Content starts

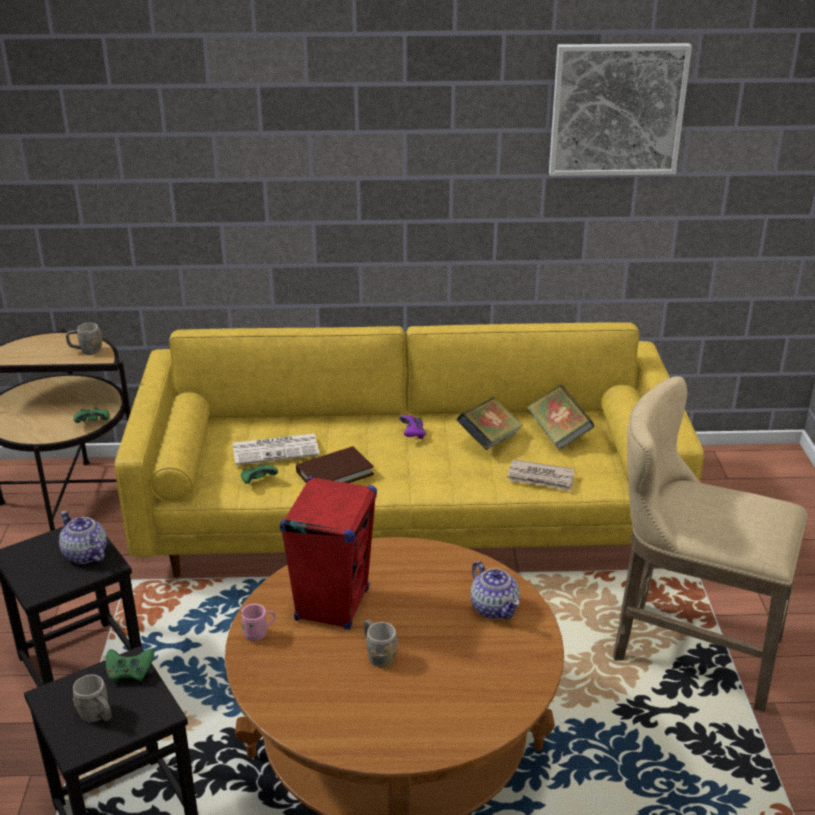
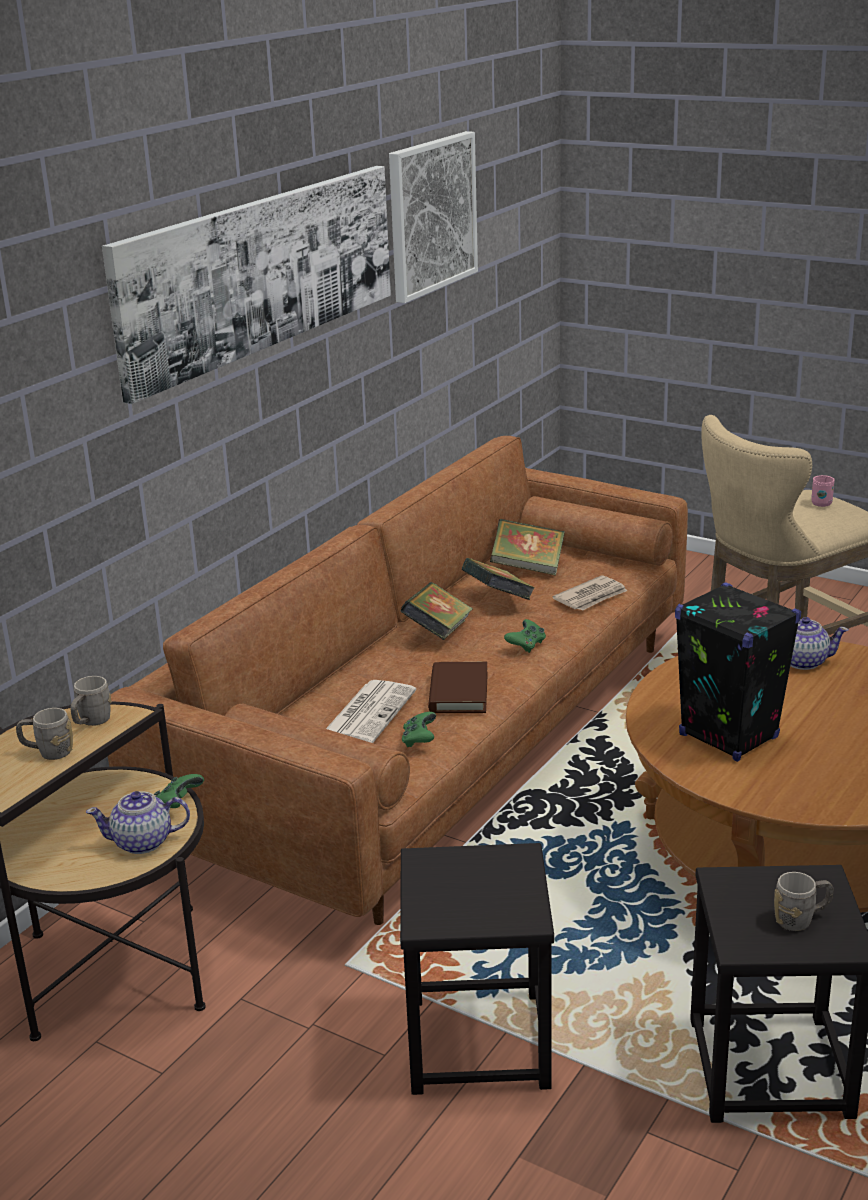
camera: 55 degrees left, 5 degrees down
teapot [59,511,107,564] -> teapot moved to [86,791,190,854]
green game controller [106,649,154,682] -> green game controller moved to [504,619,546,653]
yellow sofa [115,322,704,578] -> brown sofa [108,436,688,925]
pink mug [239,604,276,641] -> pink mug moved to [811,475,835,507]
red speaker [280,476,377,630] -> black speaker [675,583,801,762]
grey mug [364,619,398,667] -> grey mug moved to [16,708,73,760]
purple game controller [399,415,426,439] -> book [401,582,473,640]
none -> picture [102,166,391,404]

Content ends
Content starts

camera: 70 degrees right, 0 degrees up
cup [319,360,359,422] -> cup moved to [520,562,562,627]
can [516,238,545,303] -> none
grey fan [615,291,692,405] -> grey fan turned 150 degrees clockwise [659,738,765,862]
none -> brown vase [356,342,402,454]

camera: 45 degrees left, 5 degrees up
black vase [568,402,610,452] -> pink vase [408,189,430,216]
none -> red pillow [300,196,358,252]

Content ends
Content starts

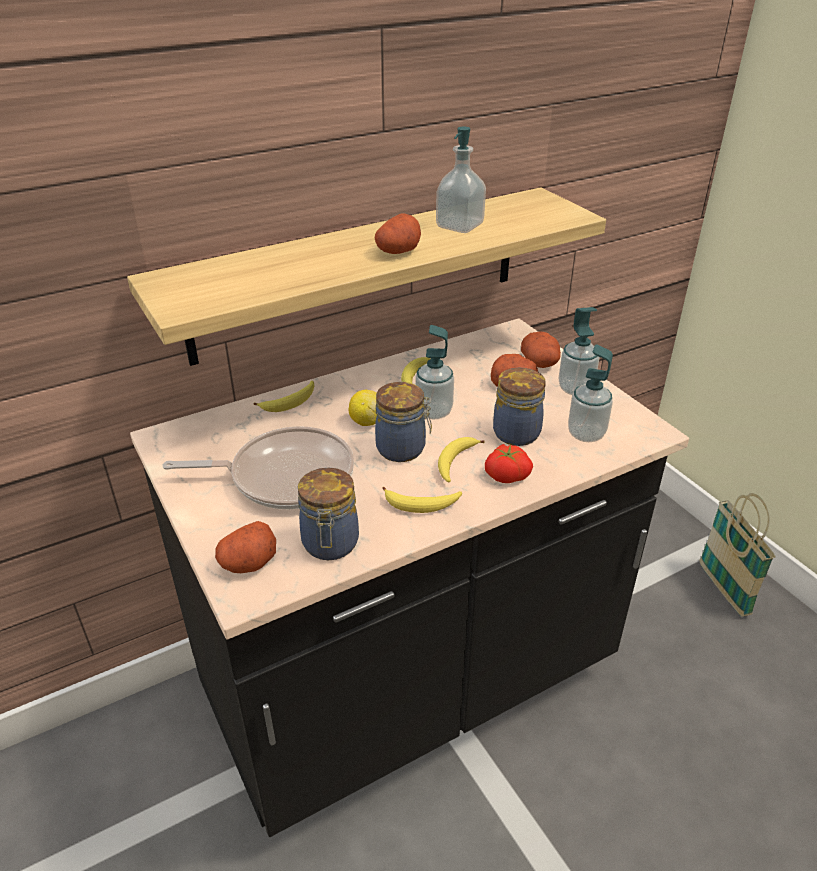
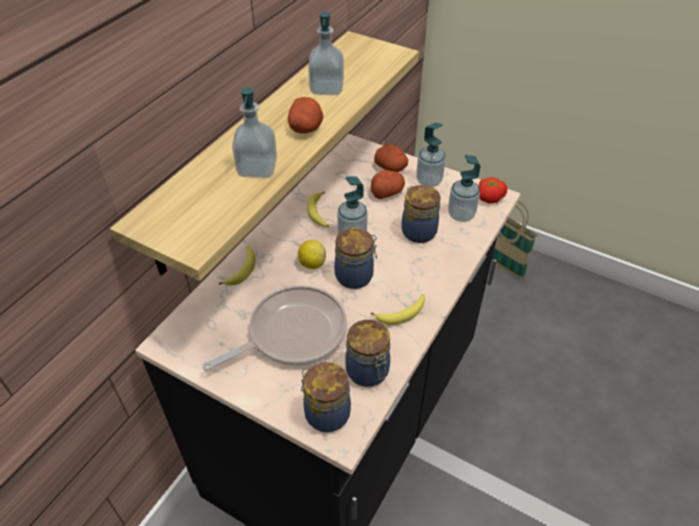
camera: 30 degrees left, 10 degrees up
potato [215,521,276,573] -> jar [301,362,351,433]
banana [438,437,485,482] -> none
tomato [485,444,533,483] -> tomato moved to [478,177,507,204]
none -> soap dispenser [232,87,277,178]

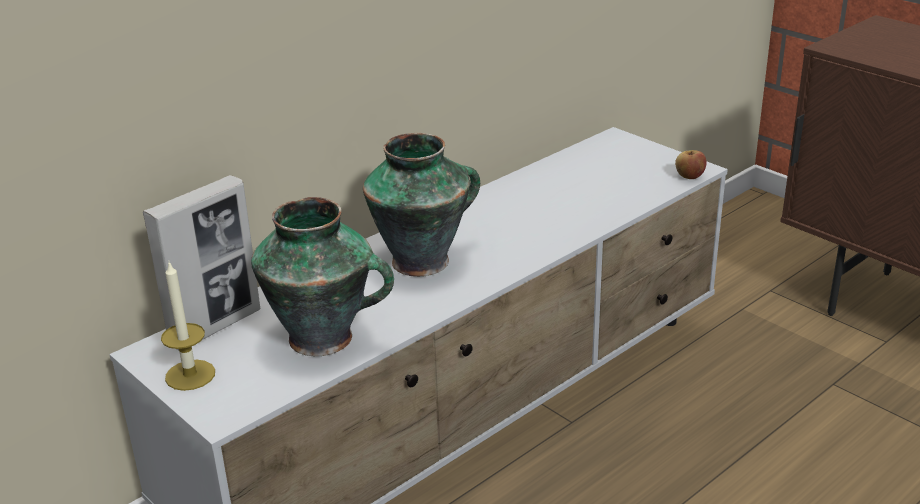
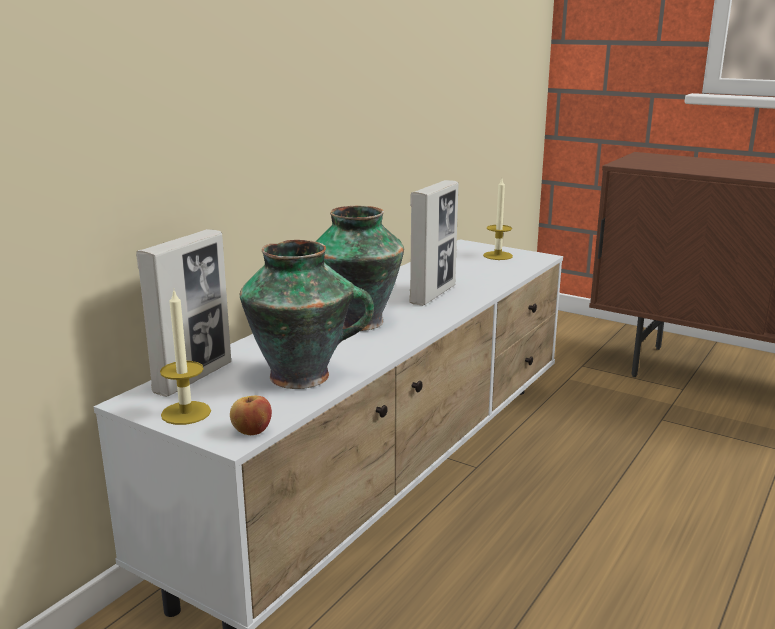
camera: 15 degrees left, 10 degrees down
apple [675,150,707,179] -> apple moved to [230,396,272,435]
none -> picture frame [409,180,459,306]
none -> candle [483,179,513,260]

Content ends

**TASK:** Reproduce exactly the section above that begins at the line containing "yellow sofa [115,322,704,578]" and ends at the line containing "none -> picture [102,166,391,404]", leaving out all other lines.

**SOLVED EXERCISE:**
yellow sofa [115,322,704,578] -> brown sofa [108,436,688,925]
pink mug [239,604,276,641] -> pink mug moved to [811,475,835,507]
red speaker [280,476,377,630] -> black speaker [675,583,801,762]
grey mug [364,619,398,667] -> grey mug moved to [16,708,73,760]
purple game controller [399,415,426,439] -> book [401,582,473,640]
none -> picture [102,166,391,404]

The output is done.